Do you know that since I last asked you about the disappearance of the blue jay — I meant to, if I did not — that I have found one blue jay feather under my house? Would a complete familiarization with the military campaigns of Napoleon provide the modern-day general with much of value, or little of value, or a medium quantity of value in terms of what is called the necessary skill set for a general today? Are you innocent of The Nutcracker ballet or are you of the surprising number of people who see The Nutcracker ballet every year? If a dog needs to be shaved because it is overheating but the haircut embarrasses the dog, should it be shaved anyway? Do you sometimes ice a part of your body gratuitously? When was the last time you gapped a spark plug yourself? Would you rather be bitten by an alligator or a large cat? How many diapers would you say you have changed in your life?
“Why must it all suck so bad?”—is this a question asked by a suicide candidate or a comedian? Does turmeric lift the spirits or just dye everything? Do you loosen your pants after eating? Do you realize that on Sunday-morning network television in the United States of America one can hear a voice-over in a commercial for erectile dysfunction informing the target audience, presumably families headed for church, returning from church, or not going to church, that an erection lasting more than four hours should be regarded a medical emergency? Would you rather be kicked in the head by a horse or a bull? Do bulls in fact kick as horses do? Would you be unsettled a bit if someone said to you, “Hey, I’m going down to the Brain Tumor Treatment Center for just a bit and I’ll stop by later tonight”?
What does “It just goes to show you” mean? Have you ever built or operated a trebuchet? If you could get ahold of some dynamite for recreational purposes, would you be hesitant, indifferent, or eager? Do you have a specific length shorts must be or are you flexible in this regard? Is Santa Claus in your view essentially a pedophile? How long would it take you to get over a house fire that destroyed everything you owned and thought dear to you? At what age does a fawn stop sitting in your lap and acting like a house cat or a dog and become a deer, and why does this change necessarily obtain? If you heard someone say “In America, one word says it all,” what would you expect the word to be?

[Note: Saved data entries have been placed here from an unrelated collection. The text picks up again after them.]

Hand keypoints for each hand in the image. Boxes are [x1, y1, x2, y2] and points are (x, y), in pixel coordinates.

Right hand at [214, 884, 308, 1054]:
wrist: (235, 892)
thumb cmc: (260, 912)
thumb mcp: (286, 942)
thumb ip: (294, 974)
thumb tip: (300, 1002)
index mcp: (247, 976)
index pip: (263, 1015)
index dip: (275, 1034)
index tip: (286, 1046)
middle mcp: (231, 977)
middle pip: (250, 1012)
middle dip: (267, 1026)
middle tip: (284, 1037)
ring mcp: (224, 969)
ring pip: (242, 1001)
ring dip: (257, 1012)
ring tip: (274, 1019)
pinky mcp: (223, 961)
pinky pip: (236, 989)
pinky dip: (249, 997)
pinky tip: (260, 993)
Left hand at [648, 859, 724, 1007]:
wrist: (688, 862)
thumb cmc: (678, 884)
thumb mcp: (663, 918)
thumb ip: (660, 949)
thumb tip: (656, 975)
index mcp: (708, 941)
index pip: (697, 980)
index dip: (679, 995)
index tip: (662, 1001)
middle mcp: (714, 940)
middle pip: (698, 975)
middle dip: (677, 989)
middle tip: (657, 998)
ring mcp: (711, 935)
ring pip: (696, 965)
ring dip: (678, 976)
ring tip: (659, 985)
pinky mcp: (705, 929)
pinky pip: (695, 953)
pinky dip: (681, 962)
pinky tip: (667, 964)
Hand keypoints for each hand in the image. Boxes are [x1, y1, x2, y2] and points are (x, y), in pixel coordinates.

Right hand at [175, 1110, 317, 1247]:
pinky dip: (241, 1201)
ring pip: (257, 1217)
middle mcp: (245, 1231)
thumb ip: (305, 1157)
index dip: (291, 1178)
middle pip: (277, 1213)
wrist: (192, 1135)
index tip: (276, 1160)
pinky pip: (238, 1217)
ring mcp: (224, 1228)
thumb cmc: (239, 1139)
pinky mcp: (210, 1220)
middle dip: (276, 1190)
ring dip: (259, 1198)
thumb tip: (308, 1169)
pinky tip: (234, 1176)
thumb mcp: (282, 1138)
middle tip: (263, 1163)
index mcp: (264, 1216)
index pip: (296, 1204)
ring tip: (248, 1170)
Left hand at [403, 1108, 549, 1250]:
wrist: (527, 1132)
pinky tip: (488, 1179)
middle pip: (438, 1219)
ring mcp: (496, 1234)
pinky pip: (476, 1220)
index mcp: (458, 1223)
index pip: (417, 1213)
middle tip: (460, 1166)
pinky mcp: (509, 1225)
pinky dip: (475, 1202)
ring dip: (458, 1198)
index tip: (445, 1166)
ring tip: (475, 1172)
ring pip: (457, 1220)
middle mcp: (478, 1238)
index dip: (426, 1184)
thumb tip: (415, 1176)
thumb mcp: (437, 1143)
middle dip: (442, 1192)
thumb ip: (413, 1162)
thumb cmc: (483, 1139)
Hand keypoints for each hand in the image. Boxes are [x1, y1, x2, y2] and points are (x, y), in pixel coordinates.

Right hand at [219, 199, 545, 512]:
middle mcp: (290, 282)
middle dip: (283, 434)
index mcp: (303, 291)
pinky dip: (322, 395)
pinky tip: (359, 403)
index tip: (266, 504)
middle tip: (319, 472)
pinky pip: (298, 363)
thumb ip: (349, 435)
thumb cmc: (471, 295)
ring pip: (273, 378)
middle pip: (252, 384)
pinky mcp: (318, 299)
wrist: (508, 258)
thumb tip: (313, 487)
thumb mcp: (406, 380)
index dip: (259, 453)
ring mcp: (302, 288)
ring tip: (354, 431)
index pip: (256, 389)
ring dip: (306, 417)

What is the name of the last person with whom you enjoyed sleeping? What things or people would you use the word hardy to describe? Do you understand how whether baseball players use steroids or not is a matter for the United States Congress to attend? Do you comprehend exactly how more casualties on a battlefield can be said to render previous casualties on a battlefield not to have been in vain? Is the argument beneath this logic not that the losing dead are worse off than the winning dead?